Connecting Digital SLRs

I've tried two cameras: the Canon Digital Rebel XT and the Canon 10D/20D. These can be connected easily by a dedicated plug or by USB via a controller application.

As I mentioned earlier, the Digital Rebel XT has a 2.5mm / 3/32" stereo jack connection for its remote control (similar to a headphone jack, but smaller). Obviously, this is fairly easy to find.

If you’re wondering which wires to connect, it’s pretty simple. There are 3 sections on a stereo plug: the base (next to the plastic connector) – which is the ground, the middle – which triggers focus and the tip, which triggers the shutter. So linking the tip with the base triggers the shutter, and linking the middle with the base focuses the shot (which is nice but not necessary useful for time-lapses).

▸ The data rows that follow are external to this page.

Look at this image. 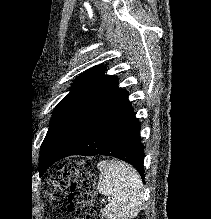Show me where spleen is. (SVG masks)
Instances as JSON below:
<instances>
[{
	"label": "spleen",
	"mask_w": 211,
	"mask_h": 219,
	"mask_svg": "<svg viewBox=\"0 0 211 219\" xmlns=\"http://www.w3.org/2000/svg\"><path fill=\"white\" fill-rule=\"evenodd\" d=\"M100 171L97 190L110 196V203L102 209L107 219H132L143 204V184L137 171L129 164L103 160L97 164Z\"/></svg>",
	"instance_id": "obj_1"
}]
</instances>
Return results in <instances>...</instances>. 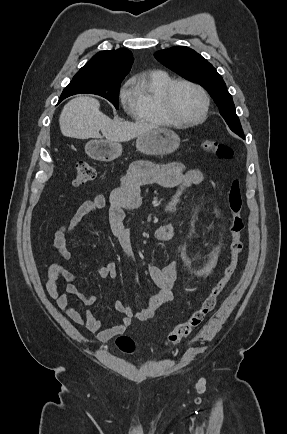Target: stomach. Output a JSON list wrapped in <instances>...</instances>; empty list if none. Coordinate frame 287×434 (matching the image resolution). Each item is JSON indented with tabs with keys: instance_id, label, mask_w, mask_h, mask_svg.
Returning <instances> with one entry per match:
<instances>
[{
	"instance_id": "obj_1",
	"label": "stomach",
	"mask_w": 287,
	"mask_h": 434,
	"mask_svg": "<svg viewBox=\"0 0 287 434\" xmlns=\"http://www.w3.org/2000/svg\"><path fill=\"white\" fill-rule=\"evenodd\" d=\"M180 145L179 136L172 130L156 127L137 137L136 148L145 155H165L174 152ZM86 153L98 161H112L122 153L118 142L92 140L86 144Z\"/></svg>"
}]
</instances>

Some cameras (such as the Canon 10D, 20D and 30D) use a dedicated plug, which can usually be found only on wired remotes sold by the manufacturer (they’re sometimes pretty expensive). You can always buy one of these remotes and cut the cord – or better yet, just add a plug in the middle to split it (I suggest a male and female stereo 1/8 plug and jack). You can also get really cheap knockoff remotes on eBay, which won’t hurt as much when you cut the cord. Some people have also posted different tricks on forums on how to make your own (such as hacking an Atari controller cable to make it fit).

Connecting Prosumer Point & Shoots

Some cameras have hidden interfaces, such as cameras with an accessory battery grip. I’ve found that under my Nikon Coolpix 5000, there is a little trap door that reveals a few contacts (which are designed to provide shutter control to a battery grip). Since the shutter button is just a switch, you can try touching two contacts with a wire (thus closing the contacts). Experiment with different pairs and you’ll eventually get it. In the case of the Coolpix 5000, linking pins 2 and 5 from the left triggers the shutter.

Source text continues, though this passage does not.